Auf 124 ha wurde jetzt auf Initiative der UNODC Kakao angepflanzt. Bewirtschaftet wird der Kakaoanbau von 127 Bauern des Produktionsverbandes ASOMUCAN. Aber dem Kakao fehlt die Qualität und den Bauern das Know-how. So springen wir ins Boot. Wir unterstützen 3 Jahre lang die Bauern beim Kakaoanbau, liefern Know-how, unterstützen die FAIRTRADE-Zertifizierung, schulen sie in administrativen und ökonomischen Tätigkeiten und bieten ihnen einen neuen Absatzmarkt. Das erste Ziel ist, das Erreichen einer hohen Kakaoqualität und anschließend sichern wir den Bauern die Abnahme ihres Kakaos zu.
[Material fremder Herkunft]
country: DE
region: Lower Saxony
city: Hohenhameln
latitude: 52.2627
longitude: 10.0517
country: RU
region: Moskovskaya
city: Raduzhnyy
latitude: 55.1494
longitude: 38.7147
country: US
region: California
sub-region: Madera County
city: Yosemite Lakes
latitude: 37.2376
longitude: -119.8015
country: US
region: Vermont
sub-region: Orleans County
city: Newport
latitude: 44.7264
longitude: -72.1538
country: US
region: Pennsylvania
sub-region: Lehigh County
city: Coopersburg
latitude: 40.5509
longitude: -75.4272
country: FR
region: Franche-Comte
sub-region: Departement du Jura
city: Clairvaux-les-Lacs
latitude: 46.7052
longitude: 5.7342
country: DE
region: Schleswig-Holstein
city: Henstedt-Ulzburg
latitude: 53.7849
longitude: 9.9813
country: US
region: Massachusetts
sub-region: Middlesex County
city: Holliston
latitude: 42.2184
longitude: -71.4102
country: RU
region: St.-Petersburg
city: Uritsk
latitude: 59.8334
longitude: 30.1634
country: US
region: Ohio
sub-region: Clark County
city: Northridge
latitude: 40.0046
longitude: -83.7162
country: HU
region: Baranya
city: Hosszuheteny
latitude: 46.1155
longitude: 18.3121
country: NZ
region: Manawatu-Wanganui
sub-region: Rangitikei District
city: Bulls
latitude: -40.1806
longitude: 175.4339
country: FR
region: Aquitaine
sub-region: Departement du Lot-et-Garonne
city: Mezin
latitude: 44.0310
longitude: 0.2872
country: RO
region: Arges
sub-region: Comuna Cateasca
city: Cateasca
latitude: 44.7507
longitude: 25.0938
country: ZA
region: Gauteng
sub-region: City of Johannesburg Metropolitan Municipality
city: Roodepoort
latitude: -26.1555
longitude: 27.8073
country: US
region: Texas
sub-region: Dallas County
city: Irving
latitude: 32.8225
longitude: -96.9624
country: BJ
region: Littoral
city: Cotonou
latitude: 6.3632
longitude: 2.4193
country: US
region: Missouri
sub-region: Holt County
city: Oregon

Pro Tonne zahlen wir 3.500 US-$. Das liegt weit über dem handelsüblichen Preis. Die Kakaopreise schwanken, weil Kakao börsennotiert ist. Aktuell brechen die Preise durch den Himmel: 2.300 US$ /t. 2008 gab es die Tonne noch für 1000 US$. Durch die Preiszusage können die Bauern besser planen und es bleibt ein guter Teil des Geldes, um weiter in den Anbau zu investieren.
Der Effekt
Am Ende sollte die Rechnung so aussehen, dass die 214 beteiligten Bauern ihre Lebenssituation deutlich verbessern können, ein gesichertes Einkommen haben und einen Fuß in der Tür zum Weltmarkt. Zudem soll das Projekt einen Schneeball-Effekt auslösen, sodass die 11 umliegenden Gemeinden mit mehr als 1.300 Familien direkt in den Handel mit Kakao und Rohrzucker einsteigen.
Der ökologische Nutzen von „Kakao statt Kokain“ ist auch nicht zu unterschätzen. Denn der Kokaanbau in Antioquia führte über die letzten 9 Jahre hinweg zu extremen Schäden an den natürlichen Ressourcen durch die Abholzung von Wäldern für die Drogenanbauflächen. Durch den Anbau von Kakao, der im Einklang mit anderen Pflanzen und in Wäldern gedeiht, wird der Rodung des Regenwaldes Einhalt geboten.
Wir wiederum profitieren über den öko-soziale Gewinn hinweg, von starken Partnern, die wir durch zahlreiche Besuche vor Ort gut kennenlernen werden, und einer überdurchschnittlich guten Kakaoqualität.
Verantwortung übernehmen
Kolumbiens Vizepräsident Francisco Santos, der selbst einmal Geisel des Drogenbosses Escobar war, hat die Kampagne "Shared Responsibility" (Verantwortung teilen) ins Leben gerufen. Kolumbien wird mit dem Kokainproblem nicht selbst fertig. Die Welt ist aufgerufen Kolumbien zu helfen. Denn konsumiert wird das „weiße Gift“ in den westlichen Industrienationen. Tragt Verantwortung, dass ist ein Aufruf, den wir gern unterstützen!